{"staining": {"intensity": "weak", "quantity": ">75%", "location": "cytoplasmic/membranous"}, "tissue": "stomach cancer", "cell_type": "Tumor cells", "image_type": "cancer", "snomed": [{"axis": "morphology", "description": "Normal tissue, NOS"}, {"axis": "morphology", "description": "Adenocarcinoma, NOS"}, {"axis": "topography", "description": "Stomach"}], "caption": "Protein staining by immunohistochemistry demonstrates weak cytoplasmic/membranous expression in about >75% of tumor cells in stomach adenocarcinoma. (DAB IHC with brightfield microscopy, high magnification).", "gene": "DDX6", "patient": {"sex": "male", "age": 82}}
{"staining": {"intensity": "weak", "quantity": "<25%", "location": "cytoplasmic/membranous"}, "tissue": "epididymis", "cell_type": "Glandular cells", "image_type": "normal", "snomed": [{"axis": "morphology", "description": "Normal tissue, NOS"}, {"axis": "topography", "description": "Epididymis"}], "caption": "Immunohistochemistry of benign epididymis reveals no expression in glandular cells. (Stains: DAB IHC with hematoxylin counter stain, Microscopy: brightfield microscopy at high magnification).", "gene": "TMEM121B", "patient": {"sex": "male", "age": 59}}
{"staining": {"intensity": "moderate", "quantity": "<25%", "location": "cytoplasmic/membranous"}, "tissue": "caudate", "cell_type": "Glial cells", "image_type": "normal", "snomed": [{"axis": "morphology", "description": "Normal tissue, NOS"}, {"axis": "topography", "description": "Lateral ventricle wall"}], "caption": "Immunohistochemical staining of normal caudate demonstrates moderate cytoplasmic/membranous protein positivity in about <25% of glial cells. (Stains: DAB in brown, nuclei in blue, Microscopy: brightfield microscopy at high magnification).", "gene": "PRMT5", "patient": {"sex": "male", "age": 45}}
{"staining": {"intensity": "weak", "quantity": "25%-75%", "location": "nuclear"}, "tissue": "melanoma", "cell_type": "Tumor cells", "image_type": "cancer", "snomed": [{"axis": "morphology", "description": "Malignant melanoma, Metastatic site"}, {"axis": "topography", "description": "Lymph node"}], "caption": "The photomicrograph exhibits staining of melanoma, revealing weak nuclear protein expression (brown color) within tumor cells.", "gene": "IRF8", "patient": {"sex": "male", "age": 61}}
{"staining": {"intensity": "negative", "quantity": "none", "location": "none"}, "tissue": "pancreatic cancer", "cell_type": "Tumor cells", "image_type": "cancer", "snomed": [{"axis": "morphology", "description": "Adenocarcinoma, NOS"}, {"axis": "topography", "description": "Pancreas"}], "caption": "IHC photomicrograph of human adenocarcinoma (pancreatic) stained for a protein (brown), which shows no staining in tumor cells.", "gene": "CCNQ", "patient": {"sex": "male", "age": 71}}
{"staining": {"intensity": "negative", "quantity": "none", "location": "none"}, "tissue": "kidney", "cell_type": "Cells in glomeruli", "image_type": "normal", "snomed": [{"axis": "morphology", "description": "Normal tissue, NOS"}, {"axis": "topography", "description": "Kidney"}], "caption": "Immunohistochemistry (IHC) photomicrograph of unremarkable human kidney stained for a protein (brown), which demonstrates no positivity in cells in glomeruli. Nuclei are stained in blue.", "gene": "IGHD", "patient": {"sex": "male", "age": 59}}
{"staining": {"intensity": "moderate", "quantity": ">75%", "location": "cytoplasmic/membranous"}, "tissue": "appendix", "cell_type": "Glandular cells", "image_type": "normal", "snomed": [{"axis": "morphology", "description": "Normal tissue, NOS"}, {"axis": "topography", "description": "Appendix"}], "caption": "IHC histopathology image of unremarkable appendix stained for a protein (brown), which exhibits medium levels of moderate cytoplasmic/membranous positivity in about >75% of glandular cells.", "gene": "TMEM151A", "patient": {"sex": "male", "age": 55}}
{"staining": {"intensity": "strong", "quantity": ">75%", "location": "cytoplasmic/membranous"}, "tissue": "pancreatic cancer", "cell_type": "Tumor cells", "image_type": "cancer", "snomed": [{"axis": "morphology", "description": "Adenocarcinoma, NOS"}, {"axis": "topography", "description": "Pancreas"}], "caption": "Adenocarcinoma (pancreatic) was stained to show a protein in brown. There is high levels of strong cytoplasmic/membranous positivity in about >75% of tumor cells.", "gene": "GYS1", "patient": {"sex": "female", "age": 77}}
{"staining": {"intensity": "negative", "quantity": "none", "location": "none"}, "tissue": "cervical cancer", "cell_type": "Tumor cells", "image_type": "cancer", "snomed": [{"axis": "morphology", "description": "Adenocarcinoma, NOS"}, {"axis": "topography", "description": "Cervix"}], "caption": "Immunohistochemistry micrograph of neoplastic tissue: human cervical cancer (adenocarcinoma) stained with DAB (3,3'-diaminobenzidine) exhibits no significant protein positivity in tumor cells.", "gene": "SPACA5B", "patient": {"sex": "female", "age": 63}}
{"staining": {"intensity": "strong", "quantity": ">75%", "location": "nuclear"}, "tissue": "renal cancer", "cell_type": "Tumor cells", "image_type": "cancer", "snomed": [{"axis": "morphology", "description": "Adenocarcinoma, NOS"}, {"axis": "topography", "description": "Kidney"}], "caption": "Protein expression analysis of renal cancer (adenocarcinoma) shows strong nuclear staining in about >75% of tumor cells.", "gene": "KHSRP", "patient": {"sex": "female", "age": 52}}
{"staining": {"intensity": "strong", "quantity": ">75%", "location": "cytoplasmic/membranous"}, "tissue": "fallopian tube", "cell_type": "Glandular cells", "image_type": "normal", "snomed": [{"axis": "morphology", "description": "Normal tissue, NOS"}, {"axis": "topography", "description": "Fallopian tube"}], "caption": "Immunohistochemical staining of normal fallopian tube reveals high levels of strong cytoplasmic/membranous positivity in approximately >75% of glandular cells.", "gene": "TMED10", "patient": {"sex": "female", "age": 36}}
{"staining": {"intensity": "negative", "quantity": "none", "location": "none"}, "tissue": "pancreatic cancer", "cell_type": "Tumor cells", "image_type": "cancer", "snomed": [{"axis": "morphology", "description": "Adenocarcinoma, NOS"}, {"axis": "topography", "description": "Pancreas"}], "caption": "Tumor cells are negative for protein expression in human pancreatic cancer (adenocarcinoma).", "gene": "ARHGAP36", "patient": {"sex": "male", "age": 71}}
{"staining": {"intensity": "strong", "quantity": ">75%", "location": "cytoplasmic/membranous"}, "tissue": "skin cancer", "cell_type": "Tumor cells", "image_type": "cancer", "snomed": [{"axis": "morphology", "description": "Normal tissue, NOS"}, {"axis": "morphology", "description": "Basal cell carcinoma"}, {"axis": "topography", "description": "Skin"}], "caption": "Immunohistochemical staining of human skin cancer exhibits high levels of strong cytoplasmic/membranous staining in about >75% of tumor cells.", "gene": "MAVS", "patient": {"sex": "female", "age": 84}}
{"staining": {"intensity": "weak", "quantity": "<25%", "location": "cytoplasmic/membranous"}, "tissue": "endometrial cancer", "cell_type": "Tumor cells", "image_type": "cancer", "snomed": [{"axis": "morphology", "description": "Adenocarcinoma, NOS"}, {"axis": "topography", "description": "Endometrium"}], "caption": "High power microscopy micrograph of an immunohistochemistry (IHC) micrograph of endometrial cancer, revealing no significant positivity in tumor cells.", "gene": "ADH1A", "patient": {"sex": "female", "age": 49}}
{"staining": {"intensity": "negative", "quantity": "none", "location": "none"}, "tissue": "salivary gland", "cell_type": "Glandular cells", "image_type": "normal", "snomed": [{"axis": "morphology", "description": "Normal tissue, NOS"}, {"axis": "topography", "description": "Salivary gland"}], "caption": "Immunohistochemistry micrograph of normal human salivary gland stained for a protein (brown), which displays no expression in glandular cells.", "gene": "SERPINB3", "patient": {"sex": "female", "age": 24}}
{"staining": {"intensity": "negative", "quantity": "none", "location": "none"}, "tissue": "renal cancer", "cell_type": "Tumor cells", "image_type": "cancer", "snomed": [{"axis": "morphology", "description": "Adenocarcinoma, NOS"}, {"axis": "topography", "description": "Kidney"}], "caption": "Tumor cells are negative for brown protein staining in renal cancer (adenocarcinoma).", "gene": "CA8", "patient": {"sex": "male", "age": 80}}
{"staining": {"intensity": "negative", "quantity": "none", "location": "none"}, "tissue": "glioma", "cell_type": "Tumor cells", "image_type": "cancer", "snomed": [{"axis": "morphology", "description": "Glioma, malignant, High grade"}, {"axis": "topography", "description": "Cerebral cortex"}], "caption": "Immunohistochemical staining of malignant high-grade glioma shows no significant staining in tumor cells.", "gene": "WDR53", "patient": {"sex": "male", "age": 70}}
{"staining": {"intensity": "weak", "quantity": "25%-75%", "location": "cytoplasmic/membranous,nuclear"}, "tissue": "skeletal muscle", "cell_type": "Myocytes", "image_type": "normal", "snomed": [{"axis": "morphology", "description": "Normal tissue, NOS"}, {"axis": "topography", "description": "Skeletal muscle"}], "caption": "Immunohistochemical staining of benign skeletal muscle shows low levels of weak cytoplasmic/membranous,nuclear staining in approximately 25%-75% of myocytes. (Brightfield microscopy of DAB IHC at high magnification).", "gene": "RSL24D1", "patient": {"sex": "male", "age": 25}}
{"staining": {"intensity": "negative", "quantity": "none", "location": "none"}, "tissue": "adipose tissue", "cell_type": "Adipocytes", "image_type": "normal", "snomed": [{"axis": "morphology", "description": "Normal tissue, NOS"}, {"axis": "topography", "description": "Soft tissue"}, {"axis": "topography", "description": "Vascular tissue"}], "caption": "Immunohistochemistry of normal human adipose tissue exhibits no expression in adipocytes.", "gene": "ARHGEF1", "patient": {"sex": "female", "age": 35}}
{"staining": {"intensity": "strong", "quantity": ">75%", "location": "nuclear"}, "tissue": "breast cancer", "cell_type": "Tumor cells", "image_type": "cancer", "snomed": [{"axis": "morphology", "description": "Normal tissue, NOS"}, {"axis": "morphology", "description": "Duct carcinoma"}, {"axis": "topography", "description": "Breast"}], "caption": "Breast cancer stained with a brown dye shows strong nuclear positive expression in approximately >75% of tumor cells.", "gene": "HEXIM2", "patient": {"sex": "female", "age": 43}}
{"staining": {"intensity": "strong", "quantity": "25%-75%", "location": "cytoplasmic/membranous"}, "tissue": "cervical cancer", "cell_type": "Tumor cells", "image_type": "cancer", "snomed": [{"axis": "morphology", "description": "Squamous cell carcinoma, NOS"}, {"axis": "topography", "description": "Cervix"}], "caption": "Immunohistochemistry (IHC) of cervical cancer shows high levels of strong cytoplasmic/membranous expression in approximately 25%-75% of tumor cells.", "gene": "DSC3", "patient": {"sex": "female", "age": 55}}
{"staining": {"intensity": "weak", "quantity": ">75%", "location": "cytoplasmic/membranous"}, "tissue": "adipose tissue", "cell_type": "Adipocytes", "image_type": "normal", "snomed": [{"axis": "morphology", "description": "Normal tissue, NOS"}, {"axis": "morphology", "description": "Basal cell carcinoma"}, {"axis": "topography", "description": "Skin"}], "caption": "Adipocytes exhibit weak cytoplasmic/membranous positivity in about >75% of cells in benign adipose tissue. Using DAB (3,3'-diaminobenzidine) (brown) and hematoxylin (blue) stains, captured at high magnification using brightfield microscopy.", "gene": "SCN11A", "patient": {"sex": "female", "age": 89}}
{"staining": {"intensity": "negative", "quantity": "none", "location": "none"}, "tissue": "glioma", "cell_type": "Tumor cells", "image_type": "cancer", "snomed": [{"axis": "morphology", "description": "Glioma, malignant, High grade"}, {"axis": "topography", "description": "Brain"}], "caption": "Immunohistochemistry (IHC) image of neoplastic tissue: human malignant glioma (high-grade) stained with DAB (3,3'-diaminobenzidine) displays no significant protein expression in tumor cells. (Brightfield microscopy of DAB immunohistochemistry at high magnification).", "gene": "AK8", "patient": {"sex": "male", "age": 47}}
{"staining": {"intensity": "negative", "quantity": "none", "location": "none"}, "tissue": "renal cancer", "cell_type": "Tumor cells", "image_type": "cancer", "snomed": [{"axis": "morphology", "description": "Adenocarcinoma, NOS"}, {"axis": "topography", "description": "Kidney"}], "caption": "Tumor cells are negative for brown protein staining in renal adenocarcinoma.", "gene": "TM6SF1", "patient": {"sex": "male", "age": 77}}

■ **Exercise**: Look above for the line holding "in renal cancer", then set down exactly that line and every line after it up to and including the line holding "staining of benign", with nothing else.

■ **Written reply**:
{"staining": {"intensity": "negative", "quantity": "none", "location": "none"}, "tissue": "renal cancer", "cell_type": "Tumor cells", "image_type": "cancer", "snomed": [{"axis": "morphology", "description": "Adenocarcinoma, NOS"}, {"axis": "topography", "description": "Kidney"}], "caption": "Tumor cells are negative for brown protein staining in renal cancer (adenocarcinoma).", "gene": "CA8", "patient": {"sex": "male", "age": 80}}
{"staining": {"intensity": "negative", "quantity": "none", "location": "none"}, "tissue": "glioma", "cell_type": "Tumor cells", "image_type": "cancer", "snomed": [{"axis": "morphology", "description": "Glioma, malignant, High grade"}, {"axis": "topography", "description": "Cerebral cortex"}], "caption": "Immunohistochemical staining of malignant high-grade glioma shows no significant staining in tumor cells.", "gene": "WDR53", "patient": {"sex": "male", "age": 70}}
{"staining": {"intensity": "weak", "quantity": "25%-75%", "location": "cytoplasmic/membranous,nuclear"}, "tissue": "skeletal muscle", "cell_type": "Myocytes", "image_type": "normal", "snomed": [{"axis": "morphology", "description": "Normal tissue, NOS"}, {"axis": "topography", "description": "Skeletal muscle"}], "caption": "Immunohistochemical staining of benign skeletal muscle shows low levels of weak cytoplasmic/membranous,nuclear staining in approximately 25%-75% of myocytes. (Brightfield microscopy of DAB IHC at high magnification).", "gene": "RSL24D1", "patient": {"sex": "male", "age": 25}}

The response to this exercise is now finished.